▸ **Action item**:
Reproduction without pictures: print every entry precisely as written.

_ _ _ _ _ _ _

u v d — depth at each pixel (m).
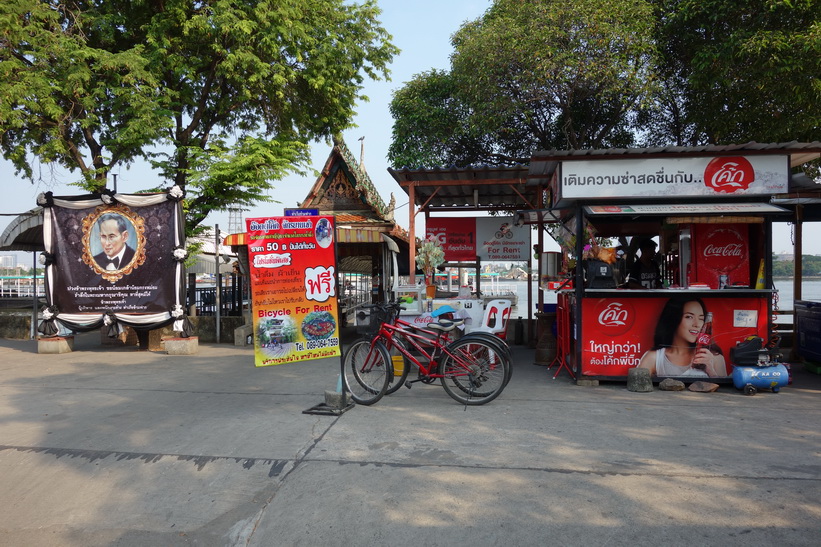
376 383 6.57
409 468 4.49
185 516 3.96
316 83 13.94
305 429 5.55
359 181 12.87
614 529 3.49
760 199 7.23
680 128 13.59
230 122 15.71
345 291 19.03
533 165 7.98
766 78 10.34
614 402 6.48
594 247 7.47
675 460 4.55
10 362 10.13
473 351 6.44
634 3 12.13
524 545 3.37
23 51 12.05
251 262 6.15
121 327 11.15
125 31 13.60
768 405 6.30
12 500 4.30
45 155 12.48
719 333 7.14
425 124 14.58
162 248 10.98
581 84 12.36
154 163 13.80
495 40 12.30
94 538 3.73
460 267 12.56
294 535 3.64
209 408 6.46
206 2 13.06
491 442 5.07
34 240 13.36
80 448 5.15
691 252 7.60
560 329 8.62
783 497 3.85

_ _ _ _ _ _ _

▸ **Written solution**:
u v d — depth at each pixel (m).
376 383 6.57
409 468 4.49
185 516 3.96
316 83 13.94
305 429 5.55
359 181 12.87
614 529 3.49
760 199 7.23
680 128 13.59
230 122 15.71
345 291 19.03
533 165 7.98
766 78 10.34
614 402 6.48
594 247 7.47
675 460 4.55
10 362 10.13
473 351 6.44
634 3 12.13
524 545 3.37
23 51 12.05
251 262 6.15
121 327 11.15
125 31 13.60
768 405 6.30
12 500 4.30
45 155 12.48
719 333 7.14
425 124 14.58
162 248 10.98
581 84 12.36
154 163 13.80
495 40 12.30
94 538 3.73
460 267 12.56
294 535 3.64
209 408 6.46
206 2 13.06
491 442 5.07
34 240 13.36
80 448 5.15
691 252 7.60
560 329 8.62
783 497 3.85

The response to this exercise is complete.